The Portland Mercury recently ran an article on this subject, which was about the the $20 million PDC hoped to ameliorate the problem of gentrification (or perhaps buy off the complainers). http://www.portlandmercury.com/portland/a-leap-of-faith/Content?oid=15109659. The marketplace, however, is calling the shots here. It's doing similar things elsewhere, from Harlem to Brooklyn to Adams Morgan to Roxbury to Baldwin Hills. Is it possible to say that old injustices require new injustices? Not if we value the rule of law over the rule of feeling comfortable with people like yourself.
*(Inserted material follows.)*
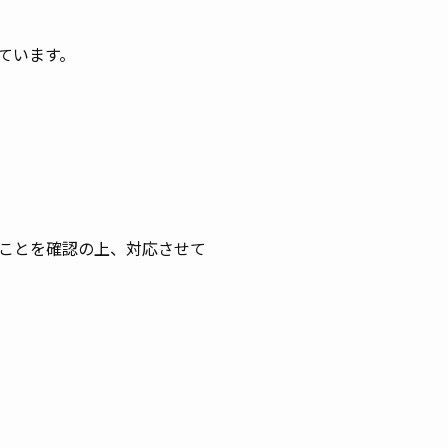
ています。
ことを確認の上、対応させて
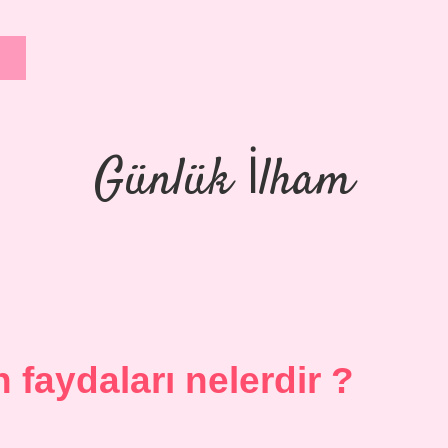
Günlük İlham
 faydaları nelerdir ?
As a liberal, I believe in a color-blind social democracy. That is, we need much greater income redistribution. We need more social mobility, equal education access, a tightly woven safety net, and a society that values everyone regardless of their race, religion, sexual orientation, or place of birth. I want these things not because I feel guilty about our checkered history but because it's the only way to make a decent society that is not mesmerized by old prejudices and traditions. I want black people especially to get ahead, to make a decent income, to be treated with dignity by society at large and by the police in particular. But there is simply no way to legally attack gentrification without damaging basic freedom and justice. If law rather than feelings are to define our society, we have to behave as if these are the facts of our nationhood, not just lofty ideals we quickly forget when we start to feel uncomfortable.